Three: Homework is important, but it should be doable.
I’ll admit, sometimes I send you home with a long list of activities to work on. Sometimes you are able to carve out time to practice those things between cooking dinner, the chaos that is playtime after dinner, and then getting the kids ready for bed. But some days there’s no room in your schedule for another activity. I get it.

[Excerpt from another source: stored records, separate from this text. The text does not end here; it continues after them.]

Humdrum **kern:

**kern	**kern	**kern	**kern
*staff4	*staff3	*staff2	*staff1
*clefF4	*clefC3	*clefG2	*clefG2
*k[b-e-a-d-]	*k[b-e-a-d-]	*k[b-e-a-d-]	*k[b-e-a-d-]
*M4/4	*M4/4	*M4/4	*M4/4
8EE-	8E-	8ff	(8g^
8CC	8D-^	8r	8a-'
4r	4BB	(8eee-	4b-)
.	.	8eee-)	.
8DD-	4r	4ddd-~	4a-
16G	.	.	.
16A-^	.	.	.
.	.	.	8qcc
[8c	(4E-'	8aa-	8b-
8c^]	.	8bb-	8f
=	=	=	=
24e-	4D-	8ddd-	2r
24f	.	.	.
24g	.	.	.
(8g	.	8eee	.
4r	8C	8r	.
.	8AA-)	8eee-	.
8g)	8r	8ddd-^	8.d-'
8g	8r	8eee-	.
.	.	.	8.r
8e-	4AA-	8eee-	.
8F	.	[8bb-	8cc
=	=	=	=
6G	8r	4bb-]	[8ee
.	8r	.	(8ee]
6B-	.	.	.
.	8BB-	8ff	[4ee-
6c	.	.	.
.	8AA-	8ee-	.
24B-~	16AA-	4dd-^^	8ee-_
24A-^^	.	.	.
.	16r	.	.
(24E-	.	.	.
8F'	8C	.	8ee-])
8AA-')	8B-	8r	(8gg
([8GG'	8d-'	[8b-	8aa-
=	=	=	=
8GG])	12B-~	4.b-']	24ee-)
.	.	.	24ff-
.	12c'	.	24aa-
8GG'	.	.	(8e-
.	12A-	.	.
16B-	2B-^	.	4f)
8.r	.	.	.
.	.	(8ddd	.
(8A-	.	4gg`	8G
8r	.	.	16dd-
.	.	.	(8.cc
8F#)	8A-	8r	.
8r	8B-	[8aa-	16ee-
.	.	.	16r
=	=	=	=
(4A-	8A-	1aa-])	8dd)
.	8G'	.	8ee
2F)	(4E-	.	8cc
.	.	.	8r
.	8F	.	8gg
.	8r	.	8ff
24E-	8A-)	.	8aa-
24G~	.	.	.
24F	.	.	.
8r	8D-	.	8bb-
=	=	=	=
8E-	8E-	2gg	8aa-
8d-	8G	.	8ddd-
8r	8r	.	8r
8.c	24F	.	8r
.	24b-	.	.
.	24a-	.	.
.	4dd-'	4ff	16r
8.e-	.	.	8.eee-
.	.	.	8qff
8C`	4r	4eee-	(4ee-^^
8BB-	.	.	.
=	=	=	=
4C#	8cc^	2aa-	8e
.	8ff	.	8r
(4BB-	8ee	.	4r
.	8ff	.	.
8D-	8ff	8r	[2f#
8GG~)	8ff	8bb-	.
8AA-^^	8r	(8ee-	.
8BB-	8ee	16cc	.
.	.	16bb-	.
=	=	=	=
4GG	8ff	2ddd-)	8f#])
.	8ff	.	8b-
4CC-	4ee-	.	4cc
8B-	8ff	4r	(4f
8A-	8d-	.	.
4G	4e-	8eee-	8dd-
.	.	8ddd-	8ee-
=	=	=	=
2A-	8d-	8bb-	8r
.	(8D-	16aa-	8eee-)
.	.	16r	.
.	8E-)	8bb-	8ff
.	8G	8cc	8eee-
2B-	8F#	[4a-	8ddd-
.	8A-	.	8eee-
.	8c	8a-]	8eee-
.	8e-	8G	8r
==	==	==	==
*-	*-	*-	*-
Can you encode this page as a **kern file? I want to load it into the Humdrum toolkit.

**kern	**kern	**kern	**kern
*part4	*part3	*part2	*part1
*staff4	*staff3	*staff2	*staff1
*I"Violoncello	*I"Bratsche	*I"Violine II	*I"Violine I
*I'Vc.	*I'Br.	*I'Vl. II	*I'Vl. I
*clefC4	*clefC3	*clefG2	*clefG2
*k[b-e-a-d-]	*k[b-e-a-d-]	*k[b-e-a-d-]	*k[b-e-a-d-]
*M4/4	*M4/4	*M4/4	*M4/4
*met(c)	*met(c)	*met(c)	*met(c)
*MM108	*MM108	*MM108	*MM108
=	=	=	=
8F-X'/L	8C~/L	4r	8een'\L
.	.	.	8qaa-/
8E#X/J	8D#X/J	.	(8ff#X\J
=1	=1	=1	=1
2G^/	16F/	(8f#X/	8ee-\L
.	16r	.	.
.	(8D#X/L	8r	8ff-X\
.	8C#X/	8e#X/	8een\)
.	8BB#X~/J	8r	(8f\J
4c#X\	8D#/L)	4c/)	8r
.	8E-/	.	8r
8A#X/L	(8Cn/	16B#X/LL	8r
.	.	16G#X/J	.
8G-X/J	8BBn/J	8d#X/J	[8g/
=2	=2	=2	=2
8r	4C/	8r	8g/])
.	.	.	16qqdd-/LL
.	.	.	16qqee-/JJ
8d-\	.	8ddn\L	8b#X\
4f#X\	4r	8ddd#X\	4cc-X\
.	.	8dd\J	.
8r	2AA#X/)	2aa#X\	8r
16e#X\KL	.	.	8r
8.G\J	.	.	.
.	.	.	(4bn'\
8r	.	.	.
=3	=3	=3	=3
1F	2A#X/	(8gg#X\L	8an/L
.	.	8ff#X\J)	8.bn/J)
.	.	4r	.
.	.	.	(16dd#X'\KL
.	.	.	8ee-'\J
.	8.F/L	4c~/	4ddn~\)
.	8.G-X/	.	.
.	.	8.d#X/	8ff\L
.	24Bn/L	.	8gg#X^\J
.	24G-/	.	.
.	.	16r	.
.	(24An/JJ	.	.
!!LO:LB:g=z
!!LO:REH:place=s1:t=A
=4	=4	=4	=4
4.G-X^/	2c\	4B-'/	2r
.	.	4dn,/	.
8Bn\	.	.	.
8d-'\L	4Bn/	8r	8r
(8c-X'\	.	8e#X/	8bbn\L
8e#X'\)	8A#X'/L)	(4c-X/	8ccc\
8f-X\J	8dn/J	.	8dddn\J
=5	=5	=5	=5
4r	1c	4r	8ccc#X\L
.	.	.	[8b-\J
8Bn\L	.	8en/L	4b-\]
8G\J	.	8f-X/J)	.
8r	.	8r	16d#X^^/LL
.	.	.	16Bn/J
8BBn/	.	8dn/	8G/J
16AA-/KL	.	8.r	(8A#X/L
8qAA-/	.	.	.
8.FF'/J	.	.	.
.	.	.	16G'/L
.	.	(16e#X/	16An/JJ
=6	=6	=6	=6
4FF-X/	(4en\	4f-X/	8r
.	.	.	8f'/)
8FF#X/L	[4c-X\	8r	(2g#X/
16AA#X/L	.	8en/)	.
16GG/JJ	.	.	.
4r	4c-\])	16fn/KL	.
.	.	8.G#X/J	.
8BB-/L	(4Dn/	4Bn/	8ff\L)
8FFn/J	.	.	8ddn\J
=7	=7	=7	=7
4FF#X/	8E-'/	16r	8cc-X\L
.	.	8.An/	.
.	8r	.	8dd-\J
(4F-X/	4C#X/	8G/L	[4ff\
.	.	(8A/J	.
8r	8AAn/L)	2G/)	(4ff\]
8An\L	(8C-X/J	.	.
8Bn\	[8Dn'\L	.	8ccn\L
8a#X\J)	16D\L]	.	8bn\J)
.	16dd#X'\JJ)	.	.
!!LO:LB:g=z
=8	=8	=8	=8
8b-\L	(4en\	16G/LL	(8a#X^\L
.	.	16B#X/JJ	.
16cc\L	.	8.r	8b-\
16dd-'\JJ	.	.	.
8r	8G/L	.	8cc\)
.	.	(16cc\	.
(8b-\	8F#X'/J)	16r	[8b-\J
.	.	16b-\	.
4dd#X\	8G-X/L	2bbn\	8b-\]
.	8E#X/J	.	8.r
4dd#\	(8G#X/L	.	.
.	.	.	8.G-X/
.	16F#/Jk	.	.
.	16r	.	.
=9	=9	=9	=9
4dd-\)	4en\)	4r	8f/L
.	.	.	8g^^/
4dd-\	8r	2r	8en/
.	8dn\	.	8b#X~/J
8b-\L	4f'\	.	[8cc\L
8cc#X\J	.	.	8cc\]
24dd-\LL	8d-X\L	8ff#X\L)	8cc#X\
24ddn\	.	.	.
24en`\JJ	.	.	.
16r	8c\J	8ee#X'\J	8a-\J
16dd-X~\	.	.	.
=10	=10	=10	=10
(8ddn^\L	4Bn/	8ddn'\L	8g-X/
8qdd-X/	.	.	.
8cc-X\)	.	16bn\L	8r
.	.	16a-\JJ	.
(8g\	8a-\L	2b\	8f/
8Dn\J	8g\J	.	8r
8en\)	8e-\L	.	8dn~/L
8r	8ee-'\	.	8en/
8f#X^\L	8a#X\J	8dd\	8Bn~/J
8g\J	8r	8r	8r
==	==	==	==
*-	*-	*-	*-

Why do I send those things home anyway?
We both know that life is busy and it seems there are never enough hours in the day—even during the slow days. But your child goes about his day talking, sitting up, walking around, untying, and then tying his shoes. While it is my job to help your child learn to do those things more independently, my time working with you and your child is a small blip on your weekly calendar – only an hour or so once or twice a week. Your child needs more practice at that skill they are struggling with than I can give them in our weekly session…so I send things home to practice.
But I honestly do want the things I send home to be fun and engaging – to be useful to you – to make your child feel just a little more independent and empowered. So before you leave the clinic, let’s talk about how to make those activities fun. Could you incorporate them into your family game night? What cues will help him? When do you know it’s okay to fade those activities, or to make the task more challenging?
The more practice your child has, the faster she will master that skill. I’d like to help you help your child practice that skill at home.
Four: You are welcome in my therapy room.
I’ve been in your shoes, Mama. I’ve been in that same chair, Dad. When my son was born prematurely, I was on the other side of the therapy room, listening to the list of things my child couldn’t do well. I watched as professionals helped him navigate his difficulties – and I was grateful for them – but I felt like I was on the sidelines. It can be a lonely and awkward feeling, can’t it? When I began to feel that way, I decided to make a change. I started asking more questions. I watched those professionals work with my child and then I asked them to teach me what they were doing. By diving in deeper, I found myself feeling more and more empowered to help my son in all those moments when my support team was not there in the room with us.
I don’t want you to have to curl yourself into the too-tiny blue chair in my therapy room and feel like you don’t know how best to help your own child. I want you to feel like you are part of the process of therapy – because you are! I don’t want you to only see my therapy room on the day your child has her first evaluation. I want you on the floor playing with us and learning different ways you can teach those new words you are anxiously waiting to hear her say.
I want you to feel welcomed in my therapy room because you ARE welcome in my therapy room.
Sure, there may be days when your daughter and I need to practice a new type of sentence one-on-one, so you wait in the lobby or maybe you treat yourself to your first actually-still-hot-when-you-drink-it cup of coffee that week. But there are also days when I want you to see the ways we are using a picture book to help your daughter put three words together in a sentence instead of just two. I know there are days when you feel like you’ve tried everything and she just can’t seem to get that /k/ sound right and so you are looking for suggestions to try something new. Remember this: You are welcome in my therapy room. And if I forget to ask you if you’d like to come back, I’d love for you to ask me.
So, what do you say, Mama? How about you, Daddy? What can we do together that would make you feel more involved in your child’s therapy session this week?